REQUIRED ACTION —
Count every line below that contains "httphttps", then give that count and nothing else.

==== RECORD EXTRACTS

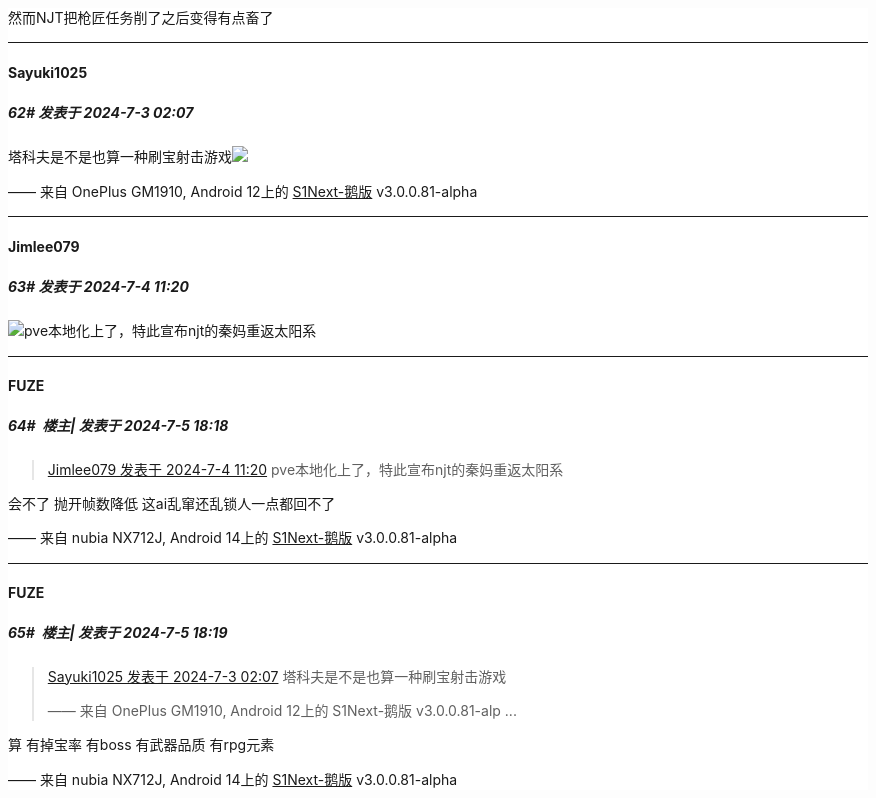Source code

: 然而NJT把枪匠任务削了之后变得有点畜了

*****

####  Sayuki1025  
##### 62#       发表于 2024-7-3 02:07

塔科夫是不是也算一种刷宝射击游戏<img src="https://static.saraba1st.com/image/smiley/face2017/037.png" referrerpolicy="no-referrer">

—— 来自 OnePlus GM1910, Android 12上的 [S1Next-鹅版](https://github.com/ykrank/S1-Next/releases) v3.0.0.81-alpha


*****

####  Jimlee079  
##### 63#       发表于 2024-7-4 11:20

<img src="https://static.saraba1st.com/image/smiley/face2017/112.png" referrerpolicy="no-referrer">pve本地化上了，特此宣布njt的秦妈重返太阳系


*****

####  FUZE  
##### 64#         楼主| 发表于 2024-7-5 18:18

<blockquote><a href="httphttps://bbs.saraba1st.com/2b/forum.php?mod=redirect&amp;goto=findpost&amp;pid=65476074&amp;ptid=2186944" target="_blank">Jimlee079 发表于 2024-7-4 11:20</a>
pve本地化上了，特此宣布njt的秦妈重返太阳系</blockquote>
会不了 抛开帧数降低
这ai乱窜还乱锁人一点都回不了

—— 来自 nubia NX712J, Android 14上的 [S1Next-鹅版](https://github.com/ykrank/S1-Next/releases) v3.0.0.81-alpha

*****

####  FUZE  
##### 65#         楼主| 发表于 2024-7-5 18:19

<blockquote><a href="httphttps://bbs.saraba1st.com/2b/forum.php?mod=redirect&amp;goto=findpost&amp;pid=65462521&amp;ptid=2186944" target="_blank">Sayuki1025 发表于 2024-7-3 02:07</a>
塔科夫是不是也算一种刷宝射击游戏

—— 来自 OnePlus GM1910, Android 12上的 S1Next-鹅版 v3.0.0.81-alp ...</blockquote>
算
有掉宝率
有boss
有武器品质
有rpg元素

—— 来自 nubia NX712J, Android 14上的 [S1Next-鹅版](https://github.com/ykrank/S1-Next/releases) v3.0.0.81-alpha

========

EXERCISE SOLUTION —
2